The bevel or chamfer connects the upper side of the workpiece to the flank side. Each piece has its own forms – according to its function or the overall visual image of the movement. Depending on the shape, different corners are created: inward, rounded or outgoing corners. In the Haute Horlogerie, the corners are often increased, without a real necessity. However, the incorporation of corners is particularly difficult and thus the expression of high watchmaking art.

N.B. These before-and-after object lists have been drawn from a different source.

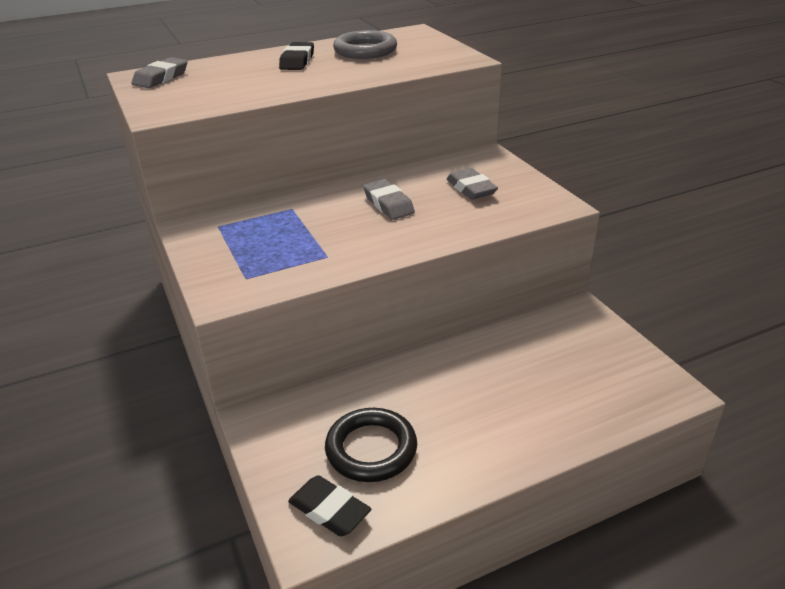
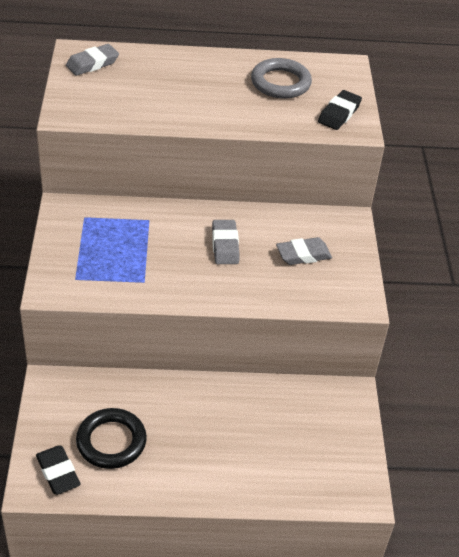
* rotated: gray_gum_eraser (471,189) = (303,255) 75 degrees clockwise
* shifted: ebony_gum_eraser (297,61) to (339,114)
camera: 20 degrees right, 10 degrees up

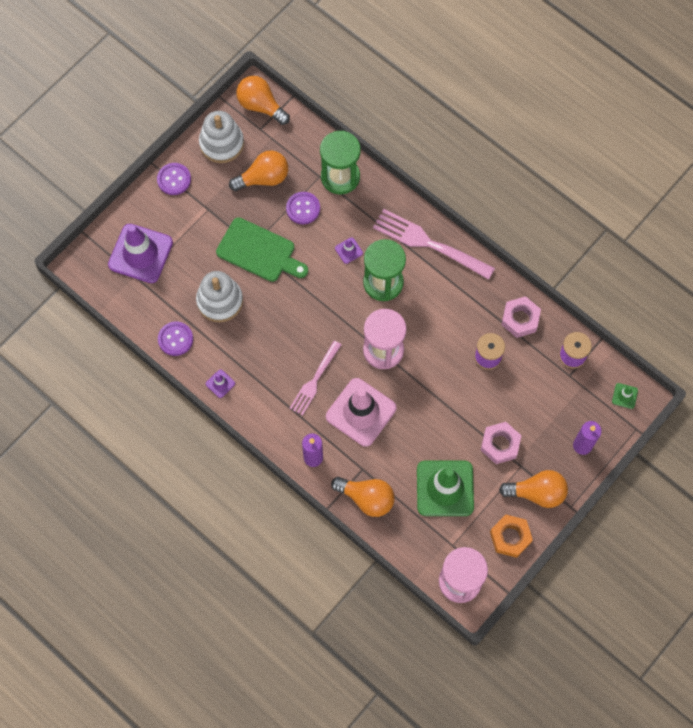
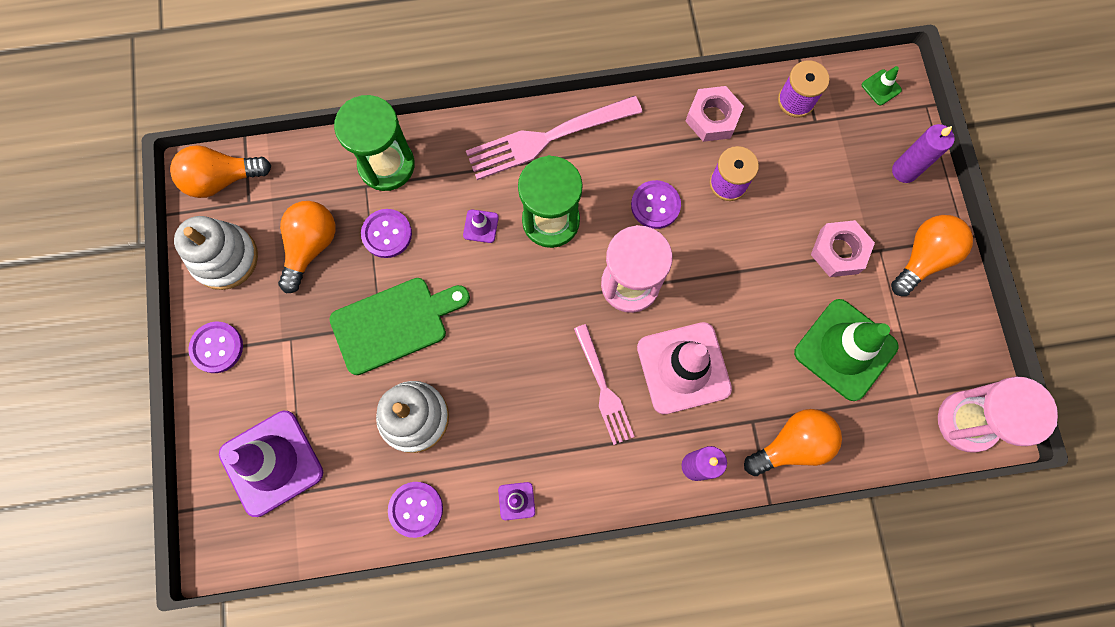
* new: royal_purple_button (655,205)
* gone: orange-coloured_hexagon_nut (510,537)
camera: 50 degrees left, 5 degrees up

The Incorporation Of Corners Into Clockwork Parts Is Particularly Difficult
The most difficult is to make the reinserting corner. This occurs when two chamfers meet inwards. With an accurate tip, this corner can only be done by hand. If the tip is missing, the expert speaks of a rounded corner. Their difficulty is much lower. Therefore, milling machines can also execute these corners. The outgoing corner is the inverted shape of the re-entrant, that is, two chamfers form an outwardly tapering angle. If the corner is of high quality, the corner is absolutely pointed and not blunt or rounded. These three designations are often also found when the impingement of two flanks is to be described. Their finishing is as complex as the angling and requires the utmost care. If the flanks are not treated cleanly and evenly, this also has an effect on the bevel.
If the workpieces have been produced by the stamping method, the pieces already have regular flanks. Therefore, it is not usual to work on the flanks at mid-price watches, reported by Loverists.com. In the world of Haute Horlogerie, which also includes Audemars Piguet, the flanks are still individually worked out and refined by satinizing in their optics. This is done exclusively by hand, since no machine achieves the desired quality.
Before satinizing, the watchmaker removes all unsightly approaches and production traces.Subsequently, he processes the flank with different files until it is absolutely flat and regular.For a corrugated flank inevitably leads to a corrugated chamfer. As with angling, the watchmaker also uses a variety of grinding wheels and sanding files for satinizing.Alternatively, a diamond grinding wheel or synthetic stones are used on a micromotor.However, more material is removed, which makes correcting errors more difficult. Once the desired satin finish has been achieved, the workpiece is ready for the final step in finishing: high-gloss polishing.